* _Task statement_: Can you revise the items from the start through the line containing "of lighting modifiers", inclusive, reproducing those lines with "credit card" changed to "payment card" and nothing else altered?
=-=-=-=-=
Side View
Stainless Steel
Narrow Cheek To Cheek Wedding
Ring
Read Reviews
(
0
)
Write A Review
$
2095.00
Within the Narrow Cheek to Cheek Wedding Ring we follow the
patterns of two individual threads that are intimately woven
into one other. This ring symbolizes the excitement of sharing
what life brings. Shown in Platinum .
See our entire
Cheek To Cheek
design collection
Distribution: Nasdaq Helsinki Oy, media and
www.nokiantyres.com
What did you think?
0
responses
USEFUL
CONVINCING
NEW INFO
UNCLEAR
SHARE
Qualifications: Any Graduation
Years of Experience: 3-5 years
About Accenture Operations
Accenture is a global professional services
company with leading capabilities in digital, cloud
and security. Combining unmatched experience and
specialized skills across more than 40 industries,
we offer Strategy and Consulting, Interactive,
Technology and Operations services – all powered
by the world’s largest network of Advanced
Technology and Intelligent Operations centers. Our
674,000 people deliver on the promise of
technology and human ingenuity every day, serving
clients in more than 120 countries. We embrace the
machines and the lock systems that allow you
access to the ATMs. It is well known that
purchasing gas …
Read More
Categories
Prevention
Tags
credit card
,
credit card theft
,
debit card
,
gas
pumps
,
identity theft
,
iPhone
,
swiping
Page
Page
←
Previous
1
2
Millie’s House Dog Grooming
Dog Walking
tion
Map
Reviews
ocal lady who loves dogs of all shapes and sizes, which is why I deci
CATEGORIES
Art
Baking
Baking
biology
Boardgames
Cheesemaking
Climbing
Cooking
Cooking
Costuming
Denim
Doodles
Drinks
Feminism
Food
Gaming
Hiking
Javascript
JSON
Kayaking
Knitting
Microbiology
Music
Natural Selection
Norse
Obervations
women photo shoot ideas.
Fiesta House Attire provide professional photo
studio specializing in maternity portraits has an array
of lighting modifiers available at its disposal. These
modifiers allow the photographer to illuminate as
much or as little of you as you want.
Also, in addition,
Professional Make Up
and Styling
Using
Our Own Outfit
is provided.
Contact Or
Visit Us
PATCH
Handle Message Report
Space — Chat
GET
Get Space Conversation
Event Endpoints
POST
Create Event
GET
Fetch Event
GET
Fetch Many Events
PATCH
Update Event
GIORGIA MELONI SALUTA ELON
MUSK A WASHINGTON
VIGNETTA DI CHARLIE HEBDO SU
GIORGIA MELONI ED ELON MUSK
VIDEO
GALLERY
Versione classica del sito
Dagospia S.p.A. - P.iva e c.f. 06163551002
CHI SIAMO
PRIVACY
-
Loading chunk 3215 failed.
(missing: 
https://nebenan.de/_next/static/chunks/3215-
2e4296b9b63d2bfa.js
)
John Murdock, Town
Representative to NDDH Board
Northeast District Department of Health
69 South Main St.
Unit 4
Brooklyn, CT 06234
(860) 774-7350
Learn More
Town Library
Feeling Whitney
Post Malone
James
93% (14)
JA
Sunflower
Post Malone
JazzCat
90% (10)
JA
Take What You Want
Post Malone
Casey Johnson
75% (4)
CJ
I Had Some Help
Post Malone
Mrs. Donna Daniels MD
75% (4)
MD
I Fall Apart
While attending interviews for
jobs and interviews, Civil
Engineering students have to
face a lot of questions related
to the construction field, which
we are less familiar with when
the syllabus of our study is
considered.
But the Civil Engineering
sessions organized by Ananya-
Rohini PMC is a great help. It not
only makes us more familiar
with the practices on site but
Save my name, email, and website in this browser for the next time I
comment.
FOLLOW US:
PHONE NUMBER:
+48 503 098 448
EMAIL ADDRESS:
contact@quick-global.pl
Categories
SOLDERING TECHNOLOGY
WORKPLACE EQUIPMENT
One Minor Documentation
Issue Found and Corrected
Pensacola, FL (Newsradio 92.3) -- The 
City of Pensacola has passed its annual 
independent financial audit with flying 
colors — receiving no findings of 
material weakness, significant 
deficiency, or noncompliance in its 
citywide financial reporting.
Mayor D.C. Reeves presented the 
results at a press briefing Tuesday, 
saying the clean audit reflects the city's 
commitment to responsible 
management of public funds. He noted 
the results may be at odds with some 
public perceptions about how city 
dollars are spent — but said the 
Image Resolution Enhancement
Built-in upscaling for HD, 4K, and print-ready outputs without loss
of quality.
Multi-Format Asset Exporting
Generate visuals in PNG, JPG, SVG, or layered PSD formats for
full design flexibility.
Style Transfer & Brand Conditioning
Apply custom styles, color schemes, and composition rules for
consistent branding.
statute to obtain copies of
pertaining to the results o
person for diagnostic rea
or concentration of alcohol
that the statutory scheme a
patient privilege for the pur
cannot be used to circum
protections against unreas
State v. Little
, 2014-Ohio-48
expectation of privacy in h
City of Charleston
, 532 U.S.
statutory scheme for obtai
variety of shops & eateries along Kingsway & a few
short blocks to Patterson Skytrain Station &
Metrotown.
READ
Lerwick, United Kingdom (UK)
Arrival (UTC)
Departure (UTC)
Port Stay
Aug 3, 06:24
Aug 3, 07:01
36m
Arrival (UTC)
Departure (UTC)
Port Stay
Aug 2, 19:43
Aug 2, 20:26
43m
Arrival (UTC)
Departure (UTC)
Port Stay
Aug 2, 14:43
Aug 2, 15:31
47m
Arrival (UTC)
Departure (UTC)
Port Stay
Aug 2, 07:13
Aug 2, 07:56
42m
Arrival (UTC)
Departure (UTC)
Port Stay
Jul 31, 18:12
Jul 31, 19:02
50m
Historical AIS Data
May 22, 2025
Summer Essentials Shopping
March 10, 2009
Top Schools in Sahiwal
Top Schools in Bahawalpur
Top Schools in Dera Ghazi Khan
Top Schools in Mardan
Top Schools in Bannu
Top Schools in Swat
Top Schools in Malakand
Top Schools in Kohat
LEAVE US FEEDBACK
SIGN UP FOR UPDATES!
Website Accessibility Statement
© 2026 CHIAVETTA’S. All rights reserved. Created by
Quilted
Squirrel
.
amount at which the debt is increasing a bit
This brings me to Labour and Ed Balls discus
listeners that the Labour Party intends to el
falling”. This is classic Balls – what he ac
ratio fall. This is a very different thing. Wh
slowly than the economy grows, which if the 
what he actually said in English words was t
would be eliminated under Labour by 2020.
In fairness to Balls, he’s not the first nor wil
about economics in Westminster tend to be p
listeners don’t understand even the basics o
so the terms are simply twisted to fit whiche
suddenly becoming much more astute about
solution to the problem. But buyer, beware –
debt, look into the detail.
=-=-=-=-=
* _Solution for this problem_:
Side View
Stainless Steel
Narrow Cheek To Cheek Wedding
Ring
Read Reviews
(
0
)
Write A Review
$
2095.00
Within the Narrow Cheek to Cheek Wedding Ring we follow the
patterns of two individual threads that are intimately woven
into one other. This ring symbolizes the excitement of sharing
what life brings. Shown in Platinum .
See our entire
Cheek To Cheek
design collection
Distribution: Nasdaq Helsinki Oy, media and
www.nokiantyres.com
What did you think?
0
responses
USEFUL
CONVINCING
NEW INFO
UNCLEAR
SHARE
Qualifications: Any Graduation
Years of Experience: 3-5 years
About Accenture Operations
Accenture is a global professional services
company with leading capabilities in digital, cloud
and security. Combining unmatched experience and
specialized skills across more than 40 industries,
we offer Strategy and Consulting, Interactive,
Technology and Operations services – all powered
by the world’s largest network of Advanced
Technology and Intelligent Operations centers. Our
674,000 people deliver on the promise of
technology and human ingenuity every day, serving
clients in more than 120 countries. We embrace the
machines and the lock systems that allow you
access to the ATMs. It is well known that
purchasing gas …
Read More
Categories
Prevention
Tags
payment card
,
payment card theft
,
debit card
,
gas
pumps
,
identity theft
,
iPhone
,
swiping
Page
Page
←
Previous
1
2
Millie’s House Dog Grooming
Dog Walking
tion
Map
Reviews
ocal lady who loves dogs of all shapes and sizes, which is why I deci
CATEGORIES
Art
Baking
Baking
biology
Boardgames
Cheesemaking
Climbing
Cooking
Cooking
Costuming
Denim
Doodles
Drinks
Feminism
Food
Gaming
Hiking
Javascript
JSON
Kayaking
Knitting
Microbiology
Music
Natural Selection
Norse
Obervations
women photo shoot ideas.
Fiesta House Attire provide professional photo
studio specializing in maternity portraits has an array
of lighting modifiers available at its disposal. These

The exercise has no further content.